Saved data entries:
>>

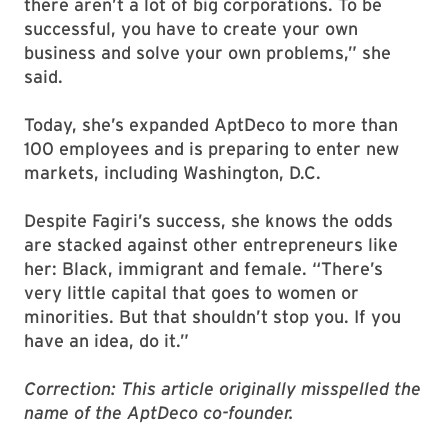
there aren’t a lot of big corporations. To be
successful, you have to create your own
business and solve your own problems,” she
said.
Today, she’s expanded AptDeco to more than
100 employees and is preparing to enter new
markets, including Washington, D.C.
Despite Fagiri’s success, she knows the odds
are stacked against other entrepreneurs like
her: Black, immigrant and female. “There’s
very little capital that goes to women or
minorities. But that shouldn’t stop you. If you
have an idea, do it.”
Correction: This article originally misspelled the
name of the AptDeco co-founder.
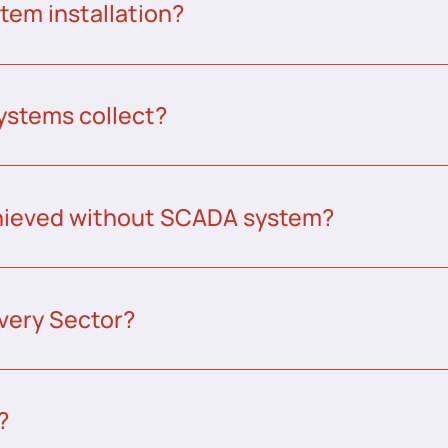
tem installation?
ystems collect?
chieved without SCADA system?
very Sector?
?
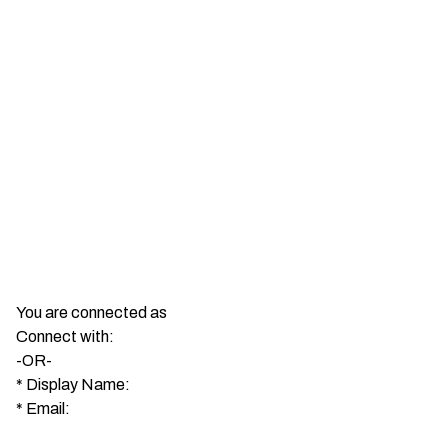
You are connected as
Connect with:
-OR-
*
Display Name:
*
Email:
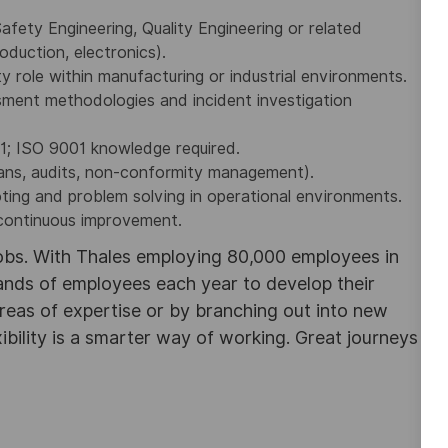
afety Engineering, Quality Engineering or related
production, electronics).
y role within manufacturing or industrial environments.
sment methodologies and incident investigation
1; ISO 9001 knowledge required.
lans, audits, non-conformity management).
oting and problem solving in operational environments.
 continuous improvement.
obs. With Thales employing 80,000 employees in
sands of employees each year to develop their
areas of expertise or by branching out into new
ibility is a smarter way of working. Great journeys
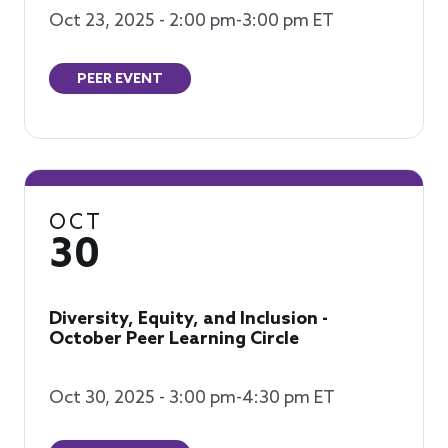
Oct 23, 2025 - 2:00 pm-3:00 pm ET
PEER EVENT
OCT
30
Diversity, Equity, and Inclusion -
October Peer Learning Circle
Oct 30, 2025 - 3:00 pm-4:30 pm ET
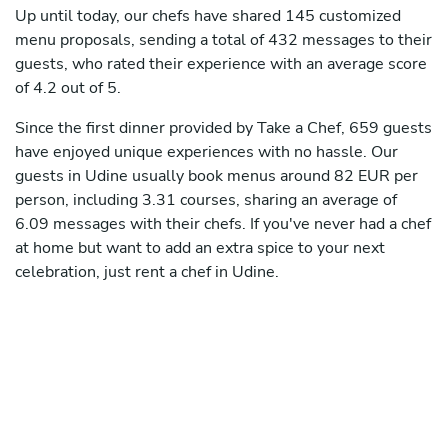
Up until today, our chefs have shared 145 customized
menu proposals, sending a total of 432 messages to their
guests, who rated their experience with an average score
of 4.2 out of 5.
Since the first dinner provided by Take a Chef, 659 guests
have enjoyed unique experiences with no hassle. Our
guests in Udine usually book menus around 82 EUR per
person, including 3.31 courses, sharing an average of
6.09 messages with their chefs. If you've never had a chef
at home but want to add an extra spice to your next
celebration, just rent a chef in Udine.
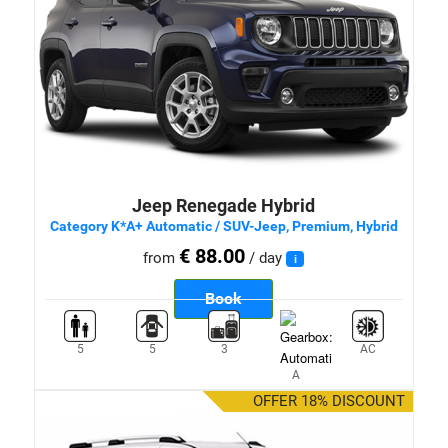
Jeep Renegade Hybrid
Category K*A+ Automatic / SUV-Jeep, Premium, Hybrid
€ 88.00
from
/ day
i
Book
5
5
3
AC
A
OFFER 18% DISCOUNT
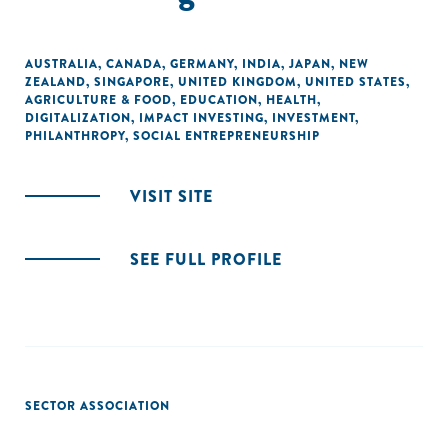
AUSTRALIA
,
CANADA
,
GERMANY
,
INDIA
,
JAPAN
,
NEW
ZEALAND
,
SINGAPORE
,
UNITED KINGDOM
,
UNITED STATES
,
AGRICULTURE & FOOD
,
EDUCATION
,
HEALTH
,
DIGITALIZATION
,
IMPACT INVESTING
,
INVESTMENT
,
PHILANTHROPY
,
SOCIAL ENTREPRENEURSHIP
VISIT SITE
SEE FULL PROFILE
SECTOR ASSOCIATION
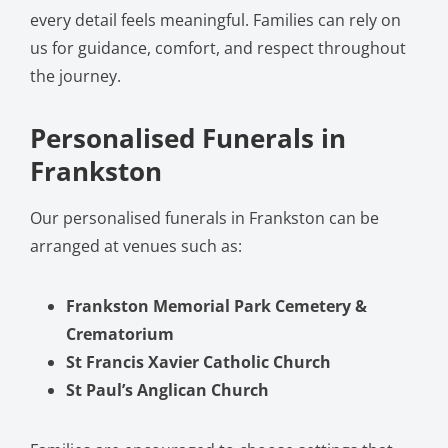
every detail feels meaningful. Families can rely on
us for guidance, comfort, and respect throughout
the journey.
Personalised Funerals in
Frankston
Our personalised funerals in Frankston can be
arranged at venues such as:
Frankston Memorial Park Cemetery &
Crematorium
St Francis Xavier Catholic Church
St Paul’s Anglican Church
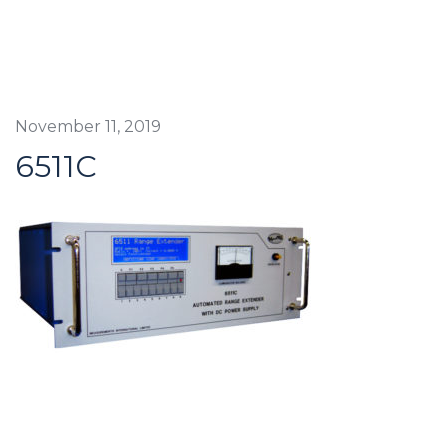
November 11, 2019
6511C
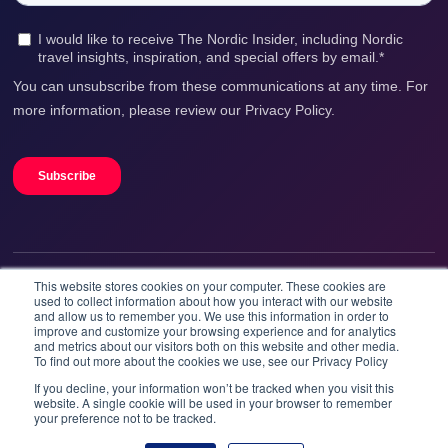
This website stores cookies on your computer. These cookies are
We accept
used to collect information about how you interact with our website
and allow us to remember you. We use this information in order to
improve and customize your browsing experience and for analytics
and metrics about our visitors both on this website and other media.
To find out more about the cookies we use, see our Privacy Policy
If you decline, your information won’t be tracked when you visit this
website. A single cookie will be used in your browser to remember
your preference not to be tracked.
Booknordics.com is developed & operated by Onetrip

<<

Copy out every line of text from these items word for word, leaving out the pictures.

- _Exercise solution_:
there aren’t a lot of big corporations. To be
successful, you have to create your own
business and solve your own problems,” she
said.
Today, she’s expanded AptDeco to more than
100 employees and is preparing to enter new
markets, including Washington, D.C.
Despite Fagiri’s success, she knows the odds
are stacked against other entrepreneurs like
her: Black, immigrant and female. “There’s
very little capital that goes to women or
minorities. But that shouldn’t stop you. If you
have an idea, do it.”
Correction: This article originally misspelled the
name of the AptDeco co-founder.
tem installation?
ystems collect?
chieved without SCADA system?
very Sector?
?
You are connected as
Connect with:
-OR-
*
Display Name:
*
Email:
afety Engineering, Quality Engineering or related
production, electronics).
y role within manufacturing or industrial environments.
sment methodologies and incident investigation
1; ISO 9001 knowledge required.
lans, audits, non-conformity management).
oting and problem solving in operational environments.
 continuous improvement.
obs. With Thales employing 80,000 employees in
sands of employees each year to develop their
areas of expertise or by branching out into new
ibility is a smarter way of working. Great journeys
Oct 23, 2025 - 2:00 pm-3:00 pm ET
PEER EVENT
OCT
30
Diversity, Equity, and Inclusion -
October Peer Learning Circle
Oct 30, 2025 - 3:00 pm-4:30 pm ET
Up until today, our chefs have shared 145 customized
menu proposals, sending a total of 432 messages to their
guests, who rated their experience with an average score
of 4.2 out of 5.
Since the first dinner provided by Take a Chef, 659 guests
have enjoyed unique experiences with no hassle. Our
guests in Udine usually book menus around 82 EUR per
person, including 3.31 courses, sharing an average of
6.09 messages with their chefs. If you've never had a chef
at home but want to add an extra spice to your next
celebration, just rent a chef in Udine.
Jeep Renegade Hybrid
Category K*A+ Automatic / SUV-Jeep, Premium, Hybrid
€ 88.00
from
/ day
i
Book
5
5
3
AC
A
OFFER 18% DISCOUNT
AUSTRALIA
,
CANADA
,
GERMANY
,
INDIA
,
JAPAN
,
NEW
ZEALAND
,
SINGAPORE
,
UNITED KINGDOM
,
UNITED STATES
,
AGRICULTURE & FOOD
,
EDUCATION
,
HEALTH
,
DIGITALIZATION
,
IMPACT INVESTING
,
INVESTMENT
,
PHILANTHROPY
,
SOCIAL ENTREPRENEURSHIP
VISIT SITE
SEE FULL PROFILE
SECTOR ASSOCIATION
every detail feels meaningful. Families can rely on
us for guidance, comfort, and respect throughout
the journey.
Personalised Funerals in
Frankston
Our personalised funerals in Frankston can be
arranged at venues such as:
Frankston Memorial Park Cemetery &
Crematorium
St Francis Xavier Catholic Church
St Paul’s Anglican Church
November 11, 2019
6511C
This website stores cookies on your computer. These cookies are
We accept
used to collect information about how you interact with our website
and allow us to remember you. We use this information in order to
improve and customize your browsing experience and for analytics
and metrics about our visitors both on this website and other media.
To find out more about the cookies we use, see our Privacy Policy
If you decline, your information won’t be tracked when you visit this
website. A single cookie will be used in your browser to remember
your preference not to be tracked.
Booknordics.com is developed & operated by Onetrip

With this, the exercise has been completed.